«Simm’e Napule e avimma fa ’o cinema de’
napulitane!»
Di questa salernitana dotata di un occhio cinematografico formidabile e di una sensibilità ed attenzione alla gente comune ed alle donne del tutto originale, non molti ne conoscono l’esistenza. È paradossale come la Notari popolarissima nei primi anni venti del ‘900 proprio tra quella gente comune sia diventata negli anni appannaggio di intellettuali ed addetti ai lavori. Elvira nasce a Salerno nel 1875 da una famiglia semplice, conosce Nicola Notari che di mestiere fa il fotografo e da allora la pellicola sarà il suo mondo.

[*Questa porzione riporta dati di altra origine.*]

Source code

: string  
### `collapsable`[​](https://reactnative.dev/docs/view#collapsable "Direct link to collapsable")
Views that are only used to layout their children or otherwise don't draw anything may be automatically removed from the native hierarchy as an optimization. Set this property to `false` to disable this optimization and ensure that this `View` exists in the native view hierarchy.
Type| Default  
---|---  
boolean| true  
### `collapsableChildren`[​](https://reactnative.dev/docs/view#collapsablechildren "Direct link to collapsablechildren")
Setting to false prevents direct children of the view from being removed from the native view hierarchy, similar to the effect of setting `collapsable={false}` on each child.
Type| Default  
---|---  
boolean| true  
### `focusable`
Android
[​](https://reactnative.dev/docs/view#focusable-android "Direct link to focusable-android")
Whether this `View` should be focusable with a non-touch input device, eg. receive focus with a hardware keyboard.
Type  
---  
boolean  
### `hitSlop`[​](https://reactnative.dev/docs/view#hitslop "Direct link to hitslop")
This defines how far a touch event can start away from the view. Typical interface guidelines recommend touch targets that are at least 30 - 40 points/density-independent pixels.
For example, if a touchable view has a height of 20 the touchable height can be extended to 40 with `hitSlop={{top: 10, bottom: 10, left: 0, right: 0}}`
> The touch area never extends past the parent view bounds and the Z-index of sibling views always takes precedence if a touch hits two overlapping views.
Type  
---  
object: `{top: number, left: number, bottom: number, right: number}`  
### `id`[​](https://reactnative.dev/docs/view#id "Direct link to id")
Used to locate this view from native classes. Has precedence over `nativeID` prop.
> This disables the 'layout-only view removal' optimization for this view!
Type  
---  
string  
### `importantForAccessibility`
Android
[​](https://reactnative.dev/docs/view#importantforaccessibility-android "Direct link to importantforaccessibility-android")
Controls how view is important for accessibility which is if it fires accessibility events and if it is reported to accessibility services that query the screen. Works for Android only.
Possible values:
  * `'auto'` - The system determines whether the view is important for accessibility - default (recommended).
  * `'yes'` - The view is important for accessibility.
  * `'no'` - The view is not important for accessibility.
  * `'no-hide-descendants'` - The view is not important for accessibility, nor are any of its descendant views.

Dapprima aiuta il marito, colora le pellicole, stampa le foto, ma presto comincia a cimentarsi nella regia, girando direttamente dapprima cortometraggi e poi veri e propri film. Elvira Notari si muove con la sua macchina da presa tra la gente comune; i suoi set sono i bassi nei Quartieri spagnoli di Napoli, oppure le strade affollate del lungomare di Napoli; descrivono la vita e l’anima della piccola borghesia e del popolino, rappresentandone contrasti e miserie. Alcune volte sono veri e propri documenti storici basti pensare all’incendio del campanile del Carmine che fa da sfondo alla drammatica vicenda di amor fou del film “E’ piccerella”. Il cinema è muto e tutto il pathos delle situazioni è affidato agli sguardi, ai gesti dei protagonisti. Indimenticabili gli occhi maliardi di Margheretella o quelli severi eppur addolorati della madre di Tore.
Notari guarda con occhio attento le donne, non solo le madri, ma anche
donne perdute e femme fatale, ma anche folli e fuori dagli schemi per
quei tempi, dotate di risolutezza nel contestare il ruolo sociale contemplato
per loro. La rappresentazione di vicende di donne anticonformiste e
ribelli, quale peraltro lei stessa era, è probabilmente il motivo per il quale
Elvira Notari è stata considerata da femministe come Lina Mangiacapre, una
sorta di pioniera della rivendicazione femminile nel cinema, tanto da istituire
nel 1987, presso la Mostra internazionale
d'arte cinematografica di Venezia, un premio a suo nome, finalizzato a
"segnalare le opere filmiche che mostrano nel segno della differenza il
cambiamento dell'immagine della donna, della donna, soggetto di storia e di
cultura."
Elvira Notari non è solo la prima regista italiana, forse del mondo, ma la prima regista meridionale; i suoi protagonisti miseri ed umani testimoniano il contrasto con il cinema “maggiore “dell’epoca che aveva il suo riferimento a Torino. Resisterà infatti alla regia e produzione di film storici molto in voga in quel periodo per continuare a raccontare la sua Napoli degli ultimi, le loro storie di riscatto umano.
Elvira Notari non ebbe una buona relazione con gli intellettuali del suo tempo. Viene ricordata l’asprezza con cui fu trattata da Matilde Serao.
L’avvento del sonoro e quello del Fascismo segnarono il declino della attività di regista e produttrice della Notari (aveva anche fondato una casa di produzione la Dora Film). Gli alti costi di produzione e la censura operata dal fascismo che consentiva lafigura femminile solo se funzionale alla causa del regime, spinsero Elvira a ritirarsi a Cava dei Tirreni dove morirà nel 1946.
I pochi film rimasti di Elvira Notari costituiscono davvero uno straordinario ed avanzato punto di avvistamento della condizione umana e femminile, da quella marginalità che sarebbe diventata determinante per le narrazioni del successivo Neorealismo.
Nel 2022 Flavia Amabile, scrittrice e giornalista de “La Stampa”, con il suo “Elvira” (Einaudi Stile Libero, 2022), ci restituisce con molte sfaccettature la memoria di questa geniale Meridionale.